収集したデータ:

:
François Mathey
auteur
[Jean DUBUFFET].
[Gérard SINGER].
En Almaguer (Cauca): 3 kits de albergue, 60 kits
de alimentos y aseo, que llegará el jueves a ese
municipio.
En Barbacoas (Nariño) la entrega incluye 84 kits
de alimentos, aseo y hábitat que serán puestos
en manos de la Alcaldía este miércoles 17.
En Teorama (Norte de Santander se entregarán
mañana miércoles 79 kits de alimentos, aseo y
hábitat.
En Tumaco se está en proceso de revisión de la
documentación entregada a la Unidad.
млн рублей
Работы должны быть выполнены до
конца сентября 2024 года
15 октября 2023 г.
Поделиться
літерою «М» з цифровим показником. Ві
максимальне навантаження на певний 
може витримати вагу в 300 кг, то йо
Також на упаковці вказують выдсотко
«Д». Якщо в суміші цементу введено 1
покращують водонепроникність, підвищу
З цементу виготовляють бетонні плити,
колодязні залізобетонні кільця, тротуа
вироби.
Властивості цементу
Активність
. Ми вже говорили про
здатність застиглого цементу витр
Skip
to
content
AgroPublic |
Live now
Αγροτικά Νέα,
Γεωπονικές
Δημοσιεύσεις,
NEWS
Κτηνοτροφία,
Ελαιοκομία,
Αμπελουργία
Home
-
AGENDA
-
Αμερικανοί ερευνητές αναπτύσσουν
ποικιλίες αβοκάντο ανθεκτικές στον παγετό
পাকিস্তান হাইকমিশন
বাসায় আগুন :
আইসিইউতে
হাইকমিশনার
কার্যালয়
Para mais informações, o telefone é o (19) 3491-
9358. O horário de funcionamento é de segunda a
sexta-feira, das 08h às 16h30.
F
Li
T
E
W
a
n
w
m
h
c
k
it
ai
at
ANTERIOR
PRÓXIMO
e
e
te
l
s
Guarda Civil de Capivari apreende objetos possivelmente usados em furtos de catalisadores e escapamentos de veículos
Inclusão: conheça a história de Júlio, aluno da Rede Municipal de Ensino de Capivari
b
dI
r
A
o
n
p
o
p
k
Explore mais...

課題の目的: データの先頭から「Guarda Civil de」を含む行までを、両端の行も含めて一字一句違えずに書き写せ。

この課題の解答:
:
François Mathey
auteur
[Jean DUBUFFET].
[Gérard SINGER].
En Almaguer (Cauca): 3 kits de albergue, 60 kits
de alimentos y aseo, que llegará el jueves a ese
municipio.
En Barbacoas (Nariño) la entrega incluye 84 kits
de alimentos, aseo y hábitat que serán puestos
en manos de la Alcaldía este miércoles 17.
En Teorama (Norte de Santander se entregarán
mañana miércoles 79 kits de alimentos, aseo y
hábitat.
En Tumaco se está en proceso de revisión de la
documentación entregada a la Unidad.
млн рублей
Работы должны быть выполнены до
конца сентября 2024 года
15 октября 2023 г.
Поделиться
літерою «М» з цифровим показником. Ві
максимальне навантаження на певний 
може витримати вагу в 300 кг, то йо
Також на упаковці вказують выдсотко
«Д». Якщо в суміші цементу введено 1
покращують водонепроникність, підвищу
З цементу виготовляють бетонні плити,
колодязні залізобетонні кільця, тротуа
вироби.
Властивості цементу
Активність
. Ми вже говорили про
здатність застиглого цементу витр
Skip
to
content
AgroPublic |
Live now
Αγροτικά Νέα,
Γεωπονικές
Δημοσιεύσεις,
NEWS
Κτηνοτροφία,
Ελαιοκομία,
Αμπελουργία
Home
-
AGENDA
-
Αμερικανοί ερευνητές αναπτύσσουν
ποικιλίες αβοκάντο ανθεκτικές στον παγετό
পাকিস্তান হাইকমিশন
বাসায় আগুন :
আইসিইউতে
হাইকমিশনার
কার্যালয়
Para mais informações, o telefone é o (19) 3491-
9358. O horário de funcionamento é de segunda a
sexta-feira, das 08h às 16h30.
F
Li
T
E
W
a
n
w
m
h
c
k
it
ai
at
ANTERIOR
PRÓXIMO
e
e
te
l
s
Guarda Civil de Capivari apreende objetos possivelmente usados em furtos de catalisadores e escapamentos de veículos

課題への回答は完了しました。